Kolumne Kitchen Love

Der süße Duft der Erinnerung

Beim Kochen und Essen kommt es nicht nur auf den Geschmack an, sondern auch darauf, was wir riechen. Ein Plädoyer für Knoblauch, Käse und Zimt von Peter Würth.

Der süße Duft des Erfolgs“, „Der süße Duft des Bluts“, „Der süße Duft der Macht“, „Der süße Duft des Bösen“ – schon erstaunlich, was Buchtiteln folgend so alles angeblich duftet. Und immer süß. Dabei wären doch „Der schwefelige Duft des Bösen“ oder „Der schwülstige Duft der Macht“ viel naheliegender. Na, immerhin gibt es „Der herbe Duft der Chrysantheme“ im Buchhandel. Aber das ist ein Ausreißer und fußt darauf, dass Chrysanthemen tatsächlich so herb duften, dass man in Südostasien daraus „Coils“ abbrennt, welche die Mücken vertreiben.
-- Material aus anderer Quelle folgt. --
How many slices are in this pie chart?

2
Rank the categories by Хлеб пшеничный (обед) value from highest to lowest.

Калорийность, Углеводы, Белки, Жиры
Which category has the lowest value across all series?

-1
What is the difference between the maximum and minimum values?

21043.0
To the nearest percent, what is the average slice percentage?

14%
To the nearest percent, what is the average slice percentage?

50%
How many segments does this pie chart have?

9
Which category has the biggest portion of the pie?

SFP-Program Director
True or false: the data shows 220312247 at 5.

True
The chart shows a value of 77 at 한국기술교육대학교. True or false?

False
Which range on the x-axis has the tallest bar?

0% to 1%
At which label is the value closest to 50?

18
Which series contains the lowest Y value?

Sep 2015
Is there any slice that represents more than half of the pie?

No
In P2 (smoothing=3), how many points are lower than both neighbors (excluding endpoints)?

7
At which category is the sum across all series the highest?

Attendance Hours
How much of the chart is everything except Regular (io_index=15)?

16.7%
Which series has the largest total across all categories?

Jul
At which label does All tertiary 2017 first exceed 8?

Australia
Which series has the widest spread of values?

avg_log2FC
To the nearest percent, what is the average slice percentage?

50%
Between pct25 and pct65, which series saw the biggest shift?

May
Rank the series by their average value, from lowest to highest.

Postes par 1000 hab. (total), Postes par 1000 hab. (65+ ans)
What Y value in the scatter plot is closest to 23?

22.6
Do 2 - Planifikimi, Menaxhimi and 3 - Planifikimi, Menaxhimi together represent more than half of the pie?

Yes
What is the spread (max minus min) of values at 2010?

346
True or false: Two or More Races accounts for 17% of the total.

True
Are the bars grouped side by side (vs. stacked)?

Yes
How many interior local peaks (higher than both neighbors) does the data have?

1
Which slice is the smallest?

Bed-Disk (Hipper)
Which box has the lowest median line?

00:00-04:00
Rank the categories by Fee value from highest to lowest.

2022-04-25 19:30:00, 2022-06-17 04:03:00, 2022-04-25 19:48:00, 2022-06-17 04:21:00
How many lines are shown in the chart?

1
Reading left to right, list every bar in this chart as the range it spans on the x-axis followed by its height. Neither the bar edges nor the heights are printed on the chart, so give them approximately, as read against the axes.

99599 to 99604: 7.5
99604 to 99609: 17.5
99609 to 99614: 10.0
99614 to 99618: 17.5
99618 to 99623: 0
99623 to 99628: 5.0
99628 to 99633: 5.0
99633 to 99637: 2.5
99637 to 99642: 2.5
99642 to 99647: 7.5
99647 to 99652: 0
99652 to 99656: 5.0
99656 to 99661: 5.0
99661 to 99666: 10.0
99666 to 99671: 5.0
Über Gerüche denken wir nicht nach

Geruch ist unser ursprünglichster Sinn. Geruchsinformationen gelangen von der Nase direkt zur Hirnrinde, ohne zuvor im Thalamus verarbeitet worden zu sein. Zuständig für den Geruch ist der Paleocortex, der, der Namensteil „Paleo“ sagt es, älteste Teil des Großhirns. Was wir riechen, beeinflusst uns unmittelbar. Wir müssen nicht lange drüber nachdenken, sondern verbinden bestimmte Düfte automatisch mit unseren Erinnerungen. Wir alle haben ein Geruchsgedächtnis.

Duft weckt Bilder

Wie wunderbar haben Omas Plätzchen immer gerochen, welch fantastische Aromen setzte Onkel Jacques Wildschweinbraten frei, wie fein duftete der Morgentee im Urlaub in Marokko. Wir riechen einen ähnlichen Duft und wie von Zauberhand tauchen Bilder vor unseren Augen auf: Oma mit Schürze am Backofen, Onkel Jacques, der beim Tranchieren gerne ein gutes Glas Rotwein neben sich stehen hatte, der Basar in Marrakesch mit seinen Farben, Geräuschen und natürlich den vielen exotischen Düften.

Die Nase nicht vergessen

Beim Essen reden wir immer nur vom Geschmack: salzig, bitter, sauer, süß und – nachgewiesen erst im Jahr 2000 – umami. Das sind die Geschmacksrichtungen, die unsere Zunge unterscheiden kann. Wir würzen, um unsere Zunge zu betören. Und vergessen die Nase. Zu oft vernachlässigen wir den Geruchssinn, der das Esserlebnis erst vervollständigt. Wirkliche Gedanken machen Köchinnen und Köche sich über den Duft nicht. Und Essen aus der Mikrowelle duftet nicht. Dabei könnte der passende Duft dem Essen die Dimension der Erinnerung hinzufügen, erlebte Geschichten zurückholen, Assoziationen auslösen, uns inspirieren. Beim Kauen verbinden sich Duft und Geschmack, sodass wir die ganze Komplexität eines Gerichts erleben. Deshalb: Geben wir dem Duft eine Chance. Gott sei Dank sind Küchen heute nicht mehr vom Leben der nicht-kochenden Bewohner:innen getrennt. In den offenen Küchen von heute dürfen alle riechen, was gleich auf den Tisch kommen wird – allerdings auch, wenn mal etwas anbrennt. Lassen wir Gerüche zu, ohne gleich das Fenster aufzureißen. Verbannen wir Käse aus dem Kühlschrank – da gehört er einfach nicht rein. Seien wir mutig mit Knoblauch, auch wenn die Nachbarn ebenfalls etwas davon haben. Geben wir Rosmarinzweige und Thymian zum Braten, nutzen wir Nelken, Zimt und Vanille, Kardamom oder Cumin. Ähnlich wie bei Parfüms kann man in der Küche Düfte komponieren und mit ihnen Emotionen wecken. Und darauf kommt es beim Kochen doch an.